• **Data provided**:
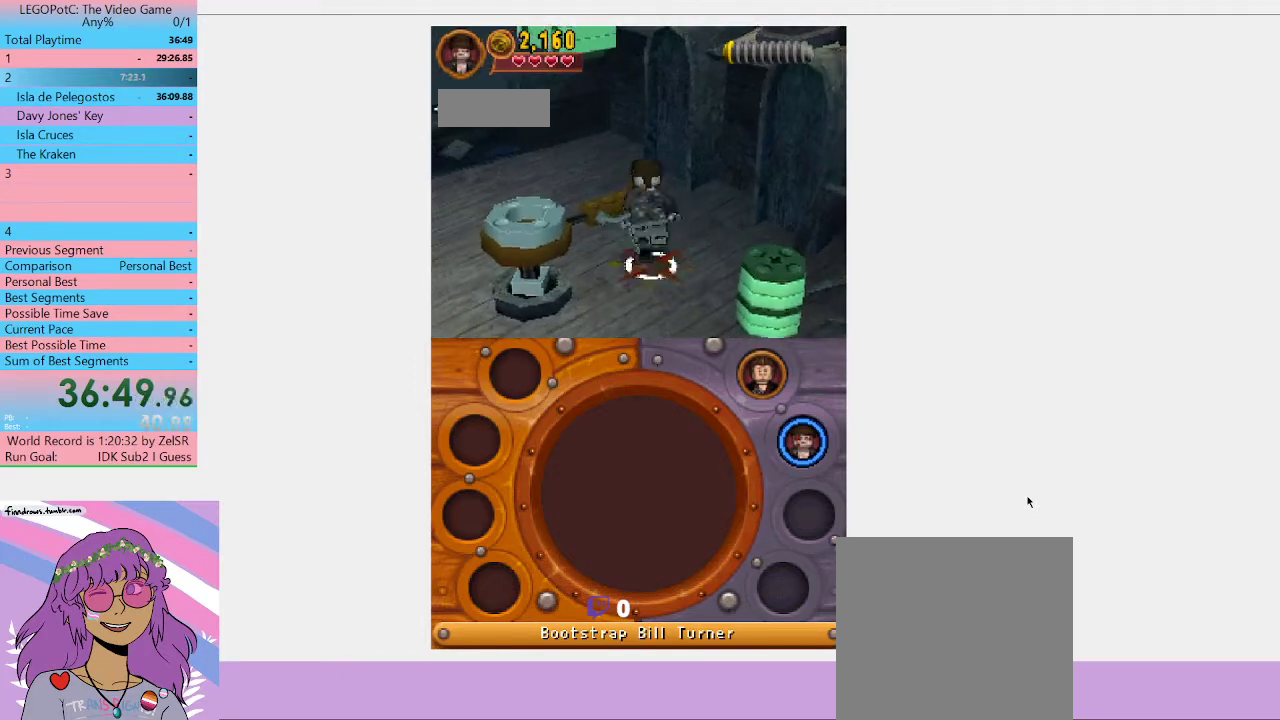
{"buttons": ["B"], "left_stick": "up-left", "right_stick": "center", "button_events": []}
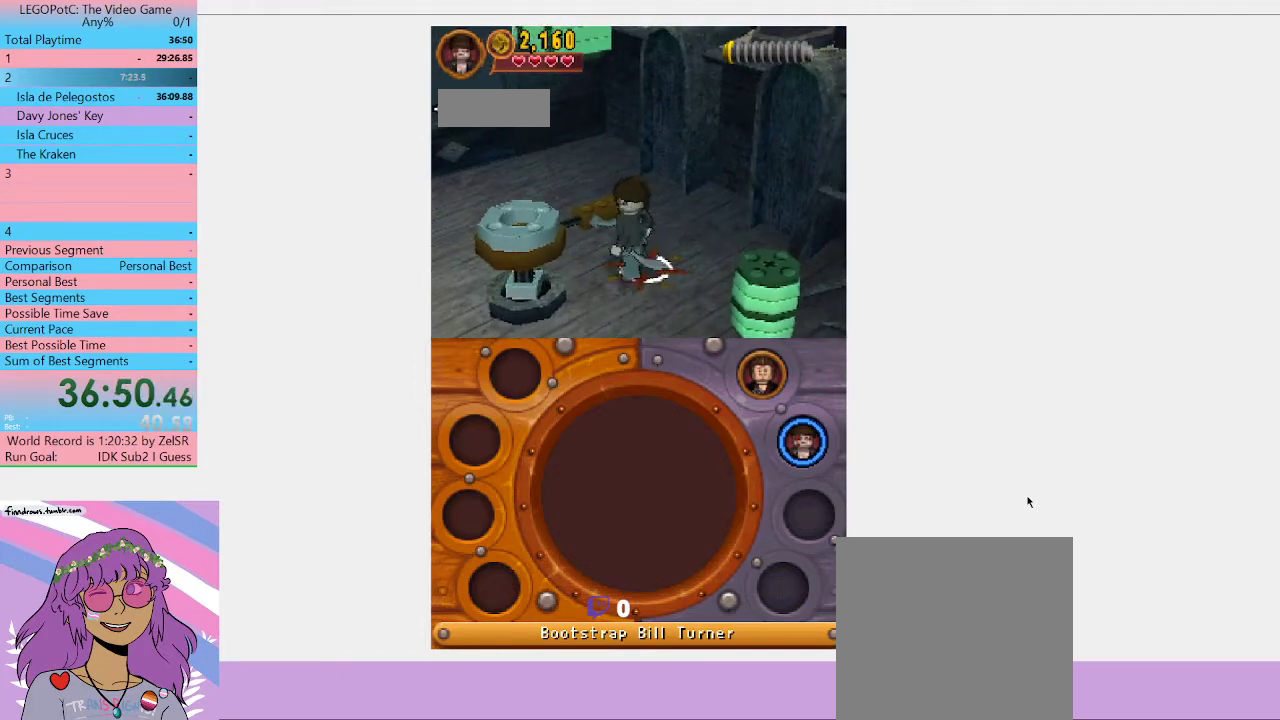
{"buttons": ["B"], "left_stick": "center", "right_stick": "center", "button_events": [[133, "B", "up"], [267, "B", "down"]]}
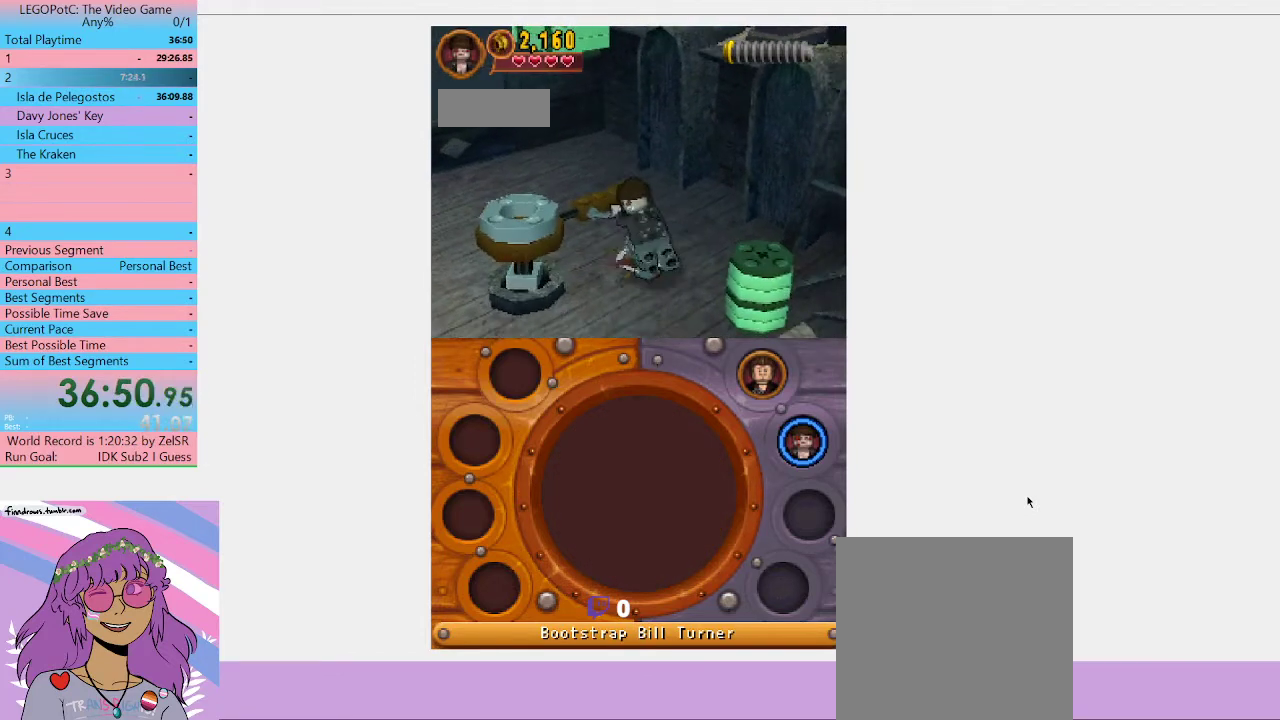
{"buttons": ["B"], "left_stick": "center", "right_stick": "center", "button_events": []}
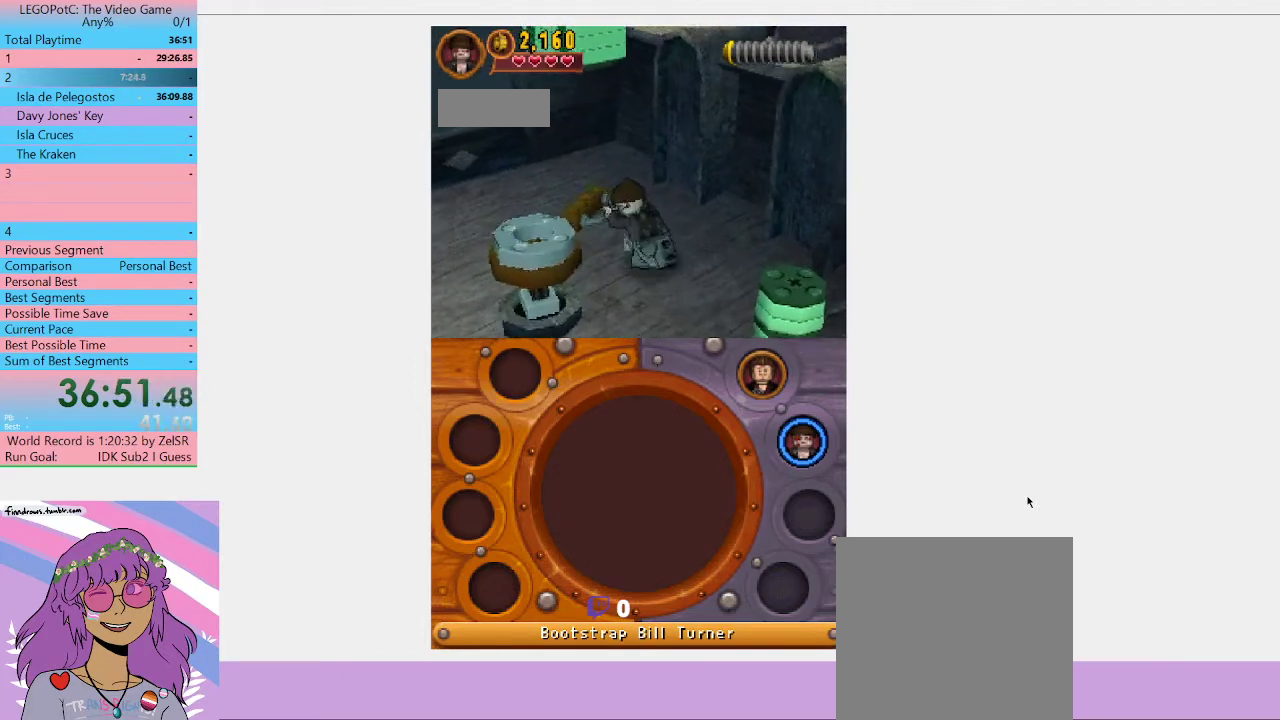
{"buttons": ["B"], "left_stick": "center", "right_stick": "center", "button_events": []}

• **Work instructions**: Repeat the material above exactly; pictures do not belong in the copy.

• **Your solution**:
{"buttons": ["B"], "left_stick": "up-left", "right_stick": "center", "button_events": []}
{"buttons": ["B"], "left_stick": "center", "right_stick": "center", "button_events": [[133, "B", "up"], [267, "B", "down"]]}
{"buttons": ["B"], "left_stick": "center", "right_stick": "center", "button_events": []}
{"buttons": ["B"], "left_stick": "center", "right_stick": "center", "button_events": []}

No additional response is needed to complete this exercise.